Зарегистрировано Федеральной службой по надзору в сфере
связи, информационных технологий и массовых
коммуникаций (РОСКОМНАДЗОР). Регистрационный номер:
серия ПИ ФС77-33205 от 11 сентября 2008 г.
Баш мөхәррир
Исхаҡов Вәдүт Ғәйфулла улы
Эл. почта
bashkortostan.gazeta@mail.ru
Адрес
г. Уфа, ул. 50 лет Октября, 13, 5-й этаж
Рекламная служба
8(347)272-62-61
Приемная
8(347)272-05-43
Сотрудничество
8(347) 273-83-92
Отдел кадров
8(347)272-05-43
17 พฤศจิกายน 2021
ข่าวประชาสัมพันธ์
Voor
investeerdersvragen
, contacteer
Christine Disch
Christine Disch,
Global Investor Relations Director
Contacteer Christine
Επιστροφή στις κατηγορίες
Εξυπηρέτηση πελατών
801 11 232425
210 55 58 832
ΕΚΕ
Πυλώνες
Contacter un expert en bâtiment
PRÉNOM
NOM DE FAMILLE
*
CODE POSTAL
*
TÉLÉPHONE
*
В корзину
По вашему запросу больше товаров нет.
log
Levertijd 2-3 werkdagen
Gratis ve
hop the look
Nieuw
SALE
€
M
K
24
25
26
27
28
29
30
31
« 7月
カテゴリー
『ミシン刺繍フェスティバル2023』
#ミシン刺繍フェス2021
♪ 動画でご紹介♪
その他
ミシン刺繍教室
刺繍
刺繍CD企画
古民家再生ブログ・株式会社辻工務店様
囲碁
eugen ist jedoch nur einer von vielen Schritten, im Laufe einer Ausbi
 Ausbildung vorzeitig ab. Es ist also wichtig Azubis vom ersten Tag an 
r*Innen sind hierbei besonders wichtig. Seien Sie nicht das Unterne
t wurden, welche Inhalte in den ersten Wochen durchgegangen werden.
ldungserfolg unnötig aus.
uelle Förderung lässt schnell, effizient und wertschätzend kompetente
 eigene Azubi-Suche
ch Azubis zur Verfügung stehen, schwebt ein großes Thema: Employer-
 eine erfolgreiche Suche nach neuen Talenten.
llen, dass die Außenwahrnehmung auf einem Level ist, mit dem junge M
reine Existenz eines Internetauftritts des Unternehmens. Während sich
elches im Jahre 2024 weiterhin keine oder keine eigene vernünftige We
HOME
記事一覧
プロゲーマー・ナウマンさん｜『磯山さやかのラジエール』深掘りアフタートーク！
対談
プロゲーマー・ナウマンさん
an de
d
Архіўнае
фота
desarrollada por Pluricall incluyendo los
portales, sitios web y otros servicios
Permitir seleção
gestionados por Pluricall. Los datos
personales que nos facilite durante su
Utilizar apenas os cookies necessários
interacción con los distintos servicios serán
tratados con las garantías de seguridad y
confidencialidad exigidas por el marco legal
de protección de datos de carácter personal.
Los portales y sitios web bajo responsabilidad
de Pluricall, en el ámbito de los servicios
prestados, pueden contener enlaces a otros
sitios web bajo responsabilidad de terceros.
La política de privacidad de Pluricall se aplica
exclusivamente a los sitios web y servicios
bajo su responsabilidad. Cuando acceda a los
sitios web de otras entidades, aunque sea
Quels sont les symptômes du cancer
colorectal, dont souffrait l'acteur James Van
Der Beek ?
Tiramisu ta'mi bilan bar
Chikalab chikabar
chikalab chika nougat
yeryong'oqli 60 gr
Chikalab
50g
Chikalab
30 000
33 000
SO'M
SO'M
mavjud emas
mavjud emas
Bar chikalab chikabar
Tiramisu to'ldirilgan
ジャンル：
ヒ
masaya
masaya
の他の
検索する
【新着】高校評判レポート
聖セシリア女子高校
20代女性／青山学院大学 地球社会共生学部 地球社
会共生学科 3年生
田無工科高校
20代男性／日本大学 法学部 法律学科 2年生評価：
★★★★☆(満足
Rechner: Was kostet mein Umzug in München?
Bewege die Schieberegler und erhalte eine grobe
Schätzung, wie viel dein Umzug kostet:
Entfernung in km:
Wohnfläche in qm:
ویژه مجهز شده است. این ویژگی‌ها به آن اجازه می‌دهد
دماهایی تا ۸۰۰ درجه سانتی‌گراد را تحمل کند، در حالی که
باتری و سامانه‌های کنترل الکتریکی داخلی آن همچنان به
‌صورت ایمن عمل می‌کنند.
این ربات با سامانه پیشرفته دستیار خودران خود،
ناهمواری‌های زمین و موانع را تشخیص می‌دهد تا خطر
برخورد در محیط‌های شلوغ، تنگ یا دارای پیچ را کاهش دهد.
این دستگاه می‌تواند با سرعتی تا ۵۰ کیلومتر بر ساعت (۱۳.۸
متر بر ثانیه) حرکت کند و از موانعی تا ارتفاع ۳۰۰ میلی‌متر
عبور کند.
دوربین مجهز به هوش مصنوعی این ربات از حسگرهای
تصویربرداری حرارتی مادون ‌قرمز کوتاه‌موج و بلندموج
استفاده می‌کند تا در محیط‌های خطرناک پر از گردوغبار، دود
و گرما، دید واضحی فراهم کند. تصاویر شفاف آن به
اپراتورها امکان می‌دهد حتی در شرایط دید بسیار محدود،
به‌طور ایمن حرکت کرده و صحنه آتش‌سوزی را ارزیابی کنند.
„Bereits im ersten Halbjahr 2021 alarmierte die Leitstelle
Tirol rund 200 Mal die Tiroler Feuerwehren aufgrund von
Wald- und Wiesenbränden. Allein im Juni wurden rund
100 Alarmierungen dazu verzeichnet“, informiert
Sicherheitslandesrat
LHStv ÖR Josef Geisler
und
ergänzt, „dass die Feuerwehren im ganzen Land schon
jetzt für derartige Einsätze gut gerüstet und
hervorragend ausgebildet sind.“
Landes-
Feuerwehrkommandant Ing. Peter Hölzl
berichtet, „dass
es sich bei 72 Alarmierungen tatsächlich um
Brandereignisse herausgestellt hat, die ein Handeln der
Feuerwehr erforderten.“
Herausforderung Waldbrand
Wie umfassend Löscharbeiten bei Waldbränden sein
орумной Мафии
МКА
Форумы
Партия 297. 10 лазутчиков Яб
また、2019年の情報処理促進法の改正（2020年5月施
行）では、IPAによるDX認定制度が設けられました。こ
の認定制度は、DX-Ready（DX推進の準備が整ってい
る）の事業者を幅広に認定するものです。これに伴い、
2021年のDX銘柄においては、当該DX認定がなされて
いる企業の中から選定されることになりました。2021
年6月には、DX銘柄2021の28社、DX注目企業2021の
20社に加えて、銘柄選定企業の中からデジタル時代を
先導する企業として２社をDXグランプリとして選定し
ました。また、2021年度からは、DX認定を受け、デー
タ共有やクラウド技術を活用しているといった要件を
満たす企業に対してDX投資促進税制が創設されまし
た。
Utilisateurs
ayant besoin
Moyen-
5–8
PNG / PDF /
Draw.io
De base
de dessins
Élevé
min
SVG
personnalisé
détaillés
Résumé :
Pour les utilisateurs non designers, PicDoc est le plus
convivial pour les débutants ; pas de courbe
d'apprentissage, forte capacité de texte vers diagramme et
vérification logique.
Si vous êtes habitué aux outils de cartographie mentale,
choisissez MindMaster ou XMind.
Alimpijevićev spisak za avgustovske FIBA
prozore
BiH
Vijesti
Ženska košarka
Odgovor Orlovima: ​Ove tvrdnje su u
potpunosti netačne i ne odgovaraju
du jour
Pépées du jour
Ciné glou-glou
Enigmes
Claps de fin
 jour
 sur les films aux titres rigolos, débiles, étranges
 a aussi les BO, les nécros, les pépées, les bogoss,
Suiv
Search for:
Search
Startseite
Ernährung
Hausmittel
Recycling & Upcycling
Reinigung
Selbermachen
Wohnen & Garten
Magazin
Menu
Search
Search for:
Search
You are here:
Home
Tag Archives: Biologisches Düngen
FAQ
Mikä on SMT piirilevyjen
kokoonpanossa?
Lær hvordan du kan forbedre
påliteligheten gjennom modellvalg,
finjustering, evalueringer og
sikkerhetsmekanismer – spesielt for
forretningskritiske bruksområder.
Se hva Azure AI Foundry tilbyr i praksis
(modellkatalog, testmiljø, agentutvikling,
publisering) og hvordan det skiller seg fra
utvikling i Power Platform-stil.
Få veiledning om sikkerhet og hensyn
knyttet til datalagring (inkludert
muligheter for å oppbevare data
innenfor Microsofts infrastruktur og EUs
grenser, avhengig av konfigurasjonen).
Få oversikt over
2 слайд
==================================================
Cambia "Отдел кадров" por "Кадровая служба" en las líneas que van desde el comienzo hasta la que contiene "Επιστροφή στις κατηγορίες", ambas incluidas. Devuelve solo esas líneas, sin ningún otro cambio.

▶ Respuesta
Зарегистрировано Федеральной службой по надзору в сфере
связи, информационных технологий и массовых
коммуникаций (РОСКОМНАДЗОР). Регистрационный номер:
серия ПИ ФС77-33205 от 11 сентября 2008 г.
Баш мөхәррир
Исхаҡов Вәдүт Ғәйфулла улы
Эл. почта
bashkortostan.gazeta@mail.ru
Адрес
г. Уфа, ул. 50 лет Октября, 13, 5-й этаж
Рекламная служба
8(347)272-62-61
Приемная
8(347)272-05-43
Сотрудничество
8(347) 273-83-92
Кадровая служба
8(347)272-05-43
17 พฤศจิกายน 2021
ข่าวประชาสัมพันธ์
Voor
investeerdersvragen
, contacteer
Christine Disch
Christine Disch,
Global Investor Relations Director
Contacteer Christine
Επιστροφή στις κατηγορίες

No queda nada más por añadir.